Mostafa Rajabi Mashhadi, the company spokesman, said the move should help reduce the heavy load on the national grid during the peak season, way2pay quoted him as saying on Wednesday.

Stakeholders have objected to the decision saying such measures are unwarranted and hurt Iran’s cryptomining industry as seen last year. 

It is often noted that cutting power to legal miners has no significant impact on the power network simply because their collective electricity consumption is negligible compared to most other sectors. 

Licensed miners say the utility should not cut supply to miners in every part of the country, as there are some regions with no shortages even during the peak season.

In mid-2019 the government said it would accept cryptomining as a legal industry. Miners were required to acquire license from the Ministry of Industries and pay electricity bills based on export rates.

However, cryptominers are blamed for power shortages that fuel public frustration in summer when the lights are off despite the fact that the share of authorized e-currency miners in the total national consumption is meager.
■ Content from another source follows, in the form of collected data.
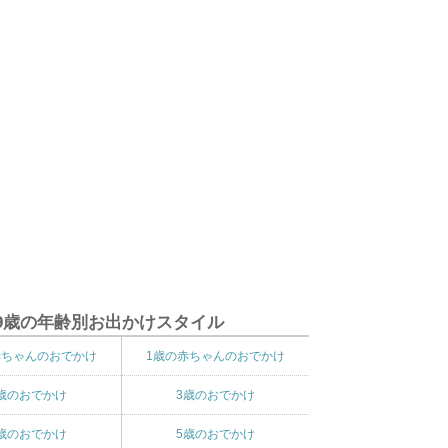
9歳の年齢別お出かけスタイル
赤ちゃんのおでかけ
1歳の赤ちゃんのおでかけ
歳のおでかけ
3歳のおでかけ
歳のおでかけ
5歳のおでかけ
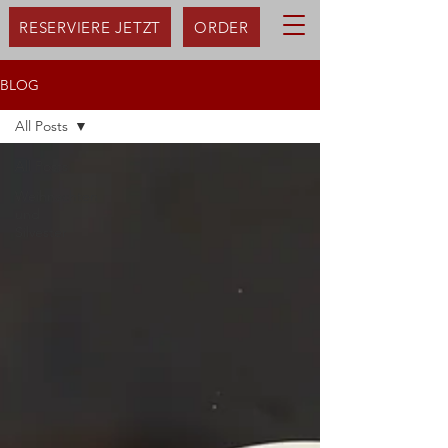
RESERVIERE JETZT
ORDER
BLOG
All Posts
All Posts
Weihnachten
und
Silvester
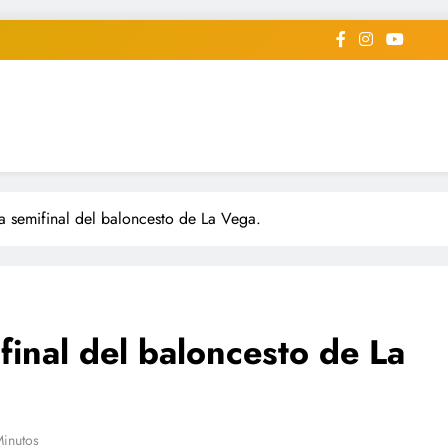
iodico Deportivo Digital"
diard #deportealdiaperiodico
ia semifinal del baloncesto de La Vega.
ifinal del baloncesto de La
Minutos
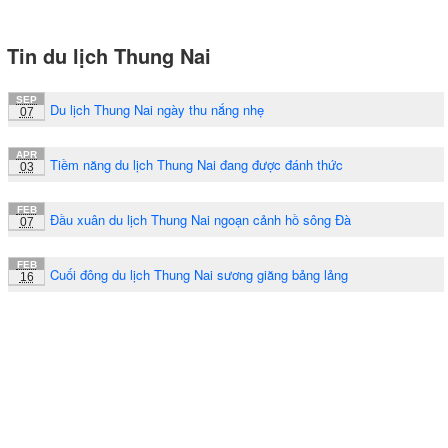
Tin du lịch Thung Nai
SEP
Du lịch Thung Nai ngày thu nắng nhẹ
07
APR
Tiềm năng du lịch Thung Nai đang được đánh thức
03
FEB
Đầu xuân du lịch Thung Nai ngoạn cảnh hồ sông Đà
07
FEB
Cuối đông du lịch Thung Nai sương giăng bảng lảng
16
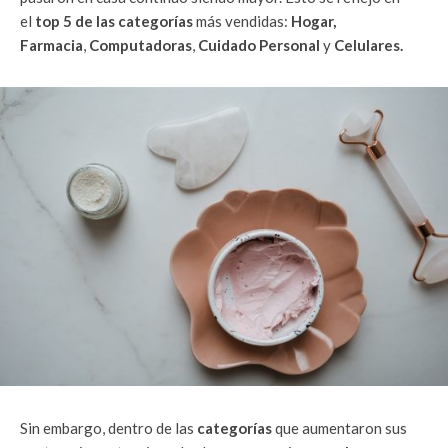
el
top 5 de las categorías
más vendidas:
Hogar,
Farmacia
,
Computadoras
,
Cuidado Personal
y
Celulares.
Sin embargo, dentro de las
categorías
que aumentaron sus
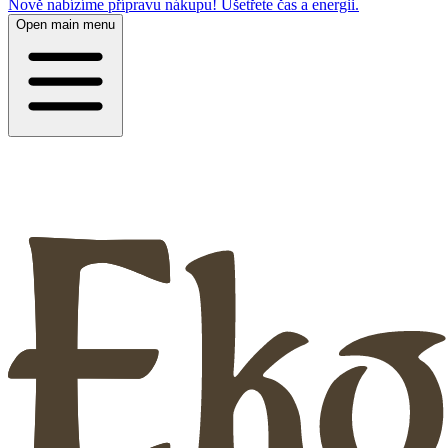
Nově nabízíme přípravu nákupu! Ušetřete čas a energii.
Open main menu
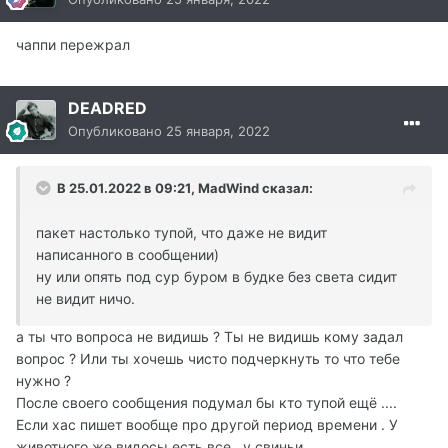
чаппи пережрал
DEADRED
Опубликовано
25 января, 2022
В 25.01.2022 в 09:21, MadWind сказал:
пакет настолько тупой, что даже не видит
написанного в сообщении)
ну или опять под сур буром в будке без света сидит
не видит ничо.
а ты что вопроса не видишь ? Ты не видишь кому задал
вопрос ? Или ты хочешь чисто подчеркнуть то что тебе
нужно ?
После своего сообщения подумал бы кто тупой ещё ....
Если хас пишет вообще про другой период времени . У
животного же видосы есть все , у свиньи .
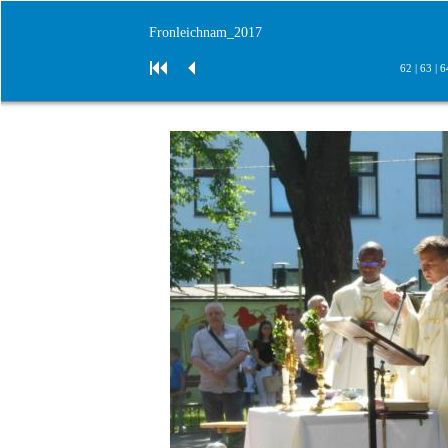
Fronleichnam_2017
62
|
63
|
6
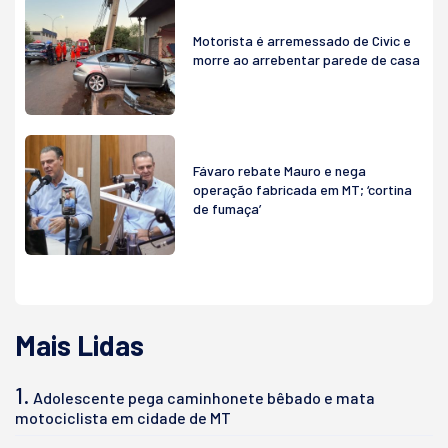
Motorista é arremessado de Civic e
morre ao arrebentar parede de casa
Fávaro rebate Mauro e nega
operação fabricada em MT; ‘cortina
de fumaça’
Mais Lidas
1.
Adolescente pega caminhonete bêbado e mata
motociclista em cidade de MT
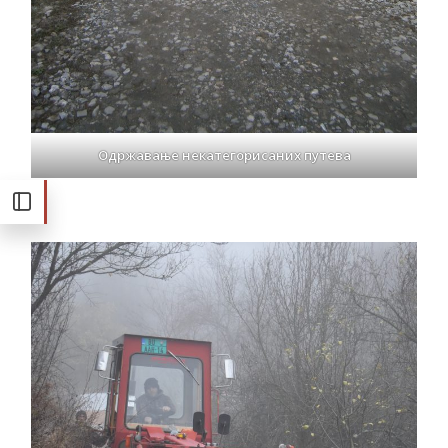
Одржавање некатегорисаних путева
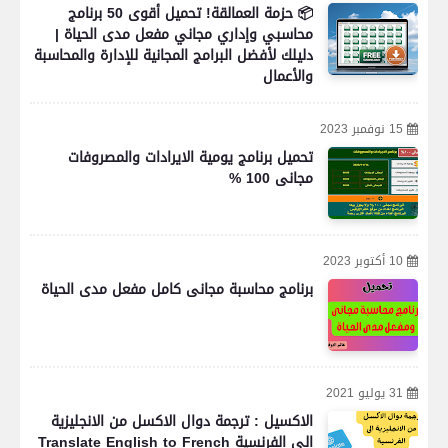
📦 حزمة العمالقة! تحميل أقوى 50 برنامج
محاسبي وإداري مجاني مفعل مدى الحياة |
دليلك لأفضل البرامج المجانية للإدارة والمحاسبة
والأعمال
15 نوفمبر 2023
تحميل برنامج يومية الايرادات والمصروفات
مجانى 100 %
10 أكتوبر 2023
برنامج محاسبة مجانى كامل مفعل مدى الحياة
31 يوليو 2021
الاكسيل : ترجمة دوال الاكسل من الانجليزية
الى الفرنسية Translate English to French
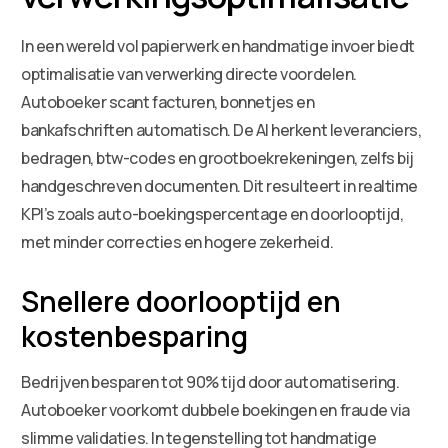
In een wereld vol papierwerk en handmatige invoer biedt
optimalisatie van verwerking directe voordelen.
Autoboeker scant facturen, bonnetjes en
bankafschriften automatisch. De AI herkent leveranciers,
bedragen, btw-codes en grootboekrekeningen, zelfs bij
handgeschreven documenten. Dit resulteert in realtime
KPI’s zoals auto-boekingspercentage en doorlooptijd,
met minder correcties en hogere zekerheid.
Snellere doorlooptijd en
kostenbesparing
Bedrijven besparen tot 90% tijd door automatisering.
Autoboeker voorkomt dubbele boekingen en fraude via
slimme validaties. In tegenstelling tot handmatige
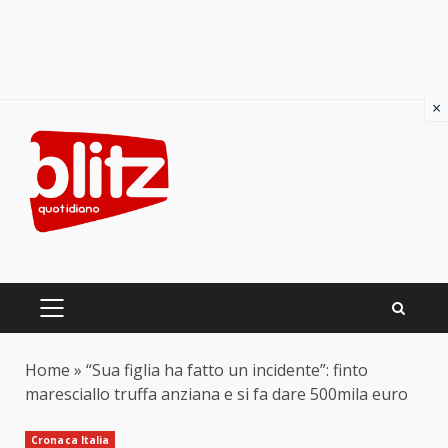
×
Skip
to
content
PRIMARY
MENU
Home
»
“Sua figlia ha fatto un incidente”: finto
maresciallo truffa anziana e si fa dare 500mila euro
Cronaca Italia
When the power situation worsened last summer, Tavanir started shutting cryptomining units to prevent blackouts.

To ease mounting pressure on the national grid, former president Hassan Rouhani last May ordered a blanket ban on all cryptomining until the end of summer.

Disbanded illegal cryptomining farms and centers in Iran are said to be near 6,900 since the crackdown began in 2020 and most were in five provinces, namely Tehran. 

Total power consumption of the banned centers was nearly 645 megawatts, which was the same as the annual consumption of three major provinces, namely North Khorasan, South Khorasan and Chaharmahal-Bakhtiari.

Tavanir last year claimed that illegal miners used 3.84 trillion rials ($16.5 million) in subsidized electricity and inflicted 380 billion rials ($1.3 million) in damages to the grid.

This is while, the Majlis Research Center, the research wing of the parliament, recently assessed the impact of the government ban on cryptomining and closure of unauthorized mining centers, saying that the policy was a failure. 

Results of the MRC review were published on its website, in which the ban is seen as unwanted, unhelpful and irrelevant.

“Estimates about the total volume of cryptocurrencies mined in Iran between April and August 2021 show that more than half the illegal miners were indifferent to the government’s decision to ban cryptomining,”the report said. 

It added that based on data from the Ministry of Industry, Mining and Trade “total power consumption of unauthorized cryptominers was in the range of 800 megawatts, whereas the national grid logged a deficit of 10,000 megawatts during the peak season.”